Shareholder proposals designed to curtail corporate environmental, diversity or ESG disclosures have flooded annual meetings in 2024, but support for these measures has dwindled to less than 2% of stockholder voters, a memorandum from the Sustainable Investments Institute shows.

In a post on the Harvard Law School Forum on Corporate Governance Heidi Welsh, executive director at the institute, said 81 of more than 100 anti-ESG proposals have been voted on as of June 30 this year, gaining support of just 1.9% of shareholders. That support is less than half of what such proposals earned just three years ago, the data showed.

While support for positive ESG proposals has also dwindled, it averages about 19% of all voters, 10 times the negative sentiment.

“The anti-ESG proposals continued to focus largely on disrupting the current business world consensus that diversity, equity and inclusion improves companies and benefits investors,” Welsh wrote. “But they also continued to suggest that corporate political involvement favors liberals and took aim at efforts to mitigate climate change.”
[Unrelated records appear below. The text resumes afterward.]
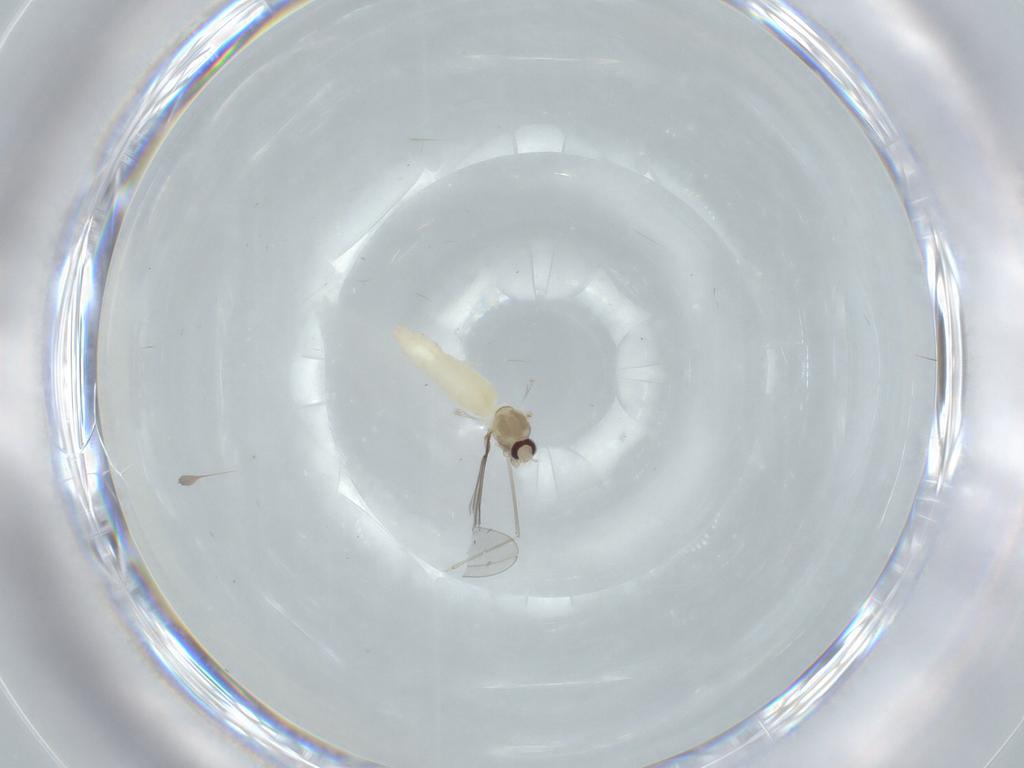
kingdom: Animalia
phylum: Arthropoda
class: Insecta
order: Diptera
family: Cecidomyiidae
Anti-ESG shareholder proposals jump in 2024, but find almost no support

About half of these proposals have expressed opposition in one way or another to current approaches to diversity, equity and inclusion.  This evergreen idea from the right has always dominated anti-ESG proposals (about half in each year except in 2016 and 2021, and 42 percent in 2024), the institute said.

“These resolution also now explicitly posit that straight white men with right-wing political and/or religious viewpoints face disadvantages in corporate America, sometimes because they own guns or support gun owners, or because they oppose LGBTQ rights,” Welsh wrote.
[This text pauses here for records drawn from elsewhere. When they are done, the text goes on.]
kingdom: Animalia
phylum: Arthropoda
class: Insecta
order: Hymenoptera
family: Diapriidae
The second most common proposition is that companies in their interactions with the political world favor politicians and causes that have “woke ideas,” which allegedly hurt corporate profitability. (Those proposals averaged 30 percent of submissions over the decade and 25 percent this year.)  The claim is that companies are abrogating their fiduciary responsibility to investors.

Third, and in sharp contrast to shareholder proposals overall, anti-ESG proponents have been relatively uninterested in environmental issues and climate change (11 percent over 10 years, 15 percent this year).

“The key idea expressed in these is that efforts to curb greenhouse gas emissions are too expensive, likely futile and based on questionable science.  This view flies in the face of widespread scientific and investor consensus that climate change poses the most disruptive set of risks and opportunities we have ever faced,” Welsh wrote.

The remaining proposals this year ask about health benefits and those about corporate ties to the Chinese Communist Party.  Most notable this year were particularly detailed objections to corporate benefits for transgender people but a strong animus against LGBTQ people cropped up elsewhere, too, regarding corporate and employee resource groups’ support for advocacy groups.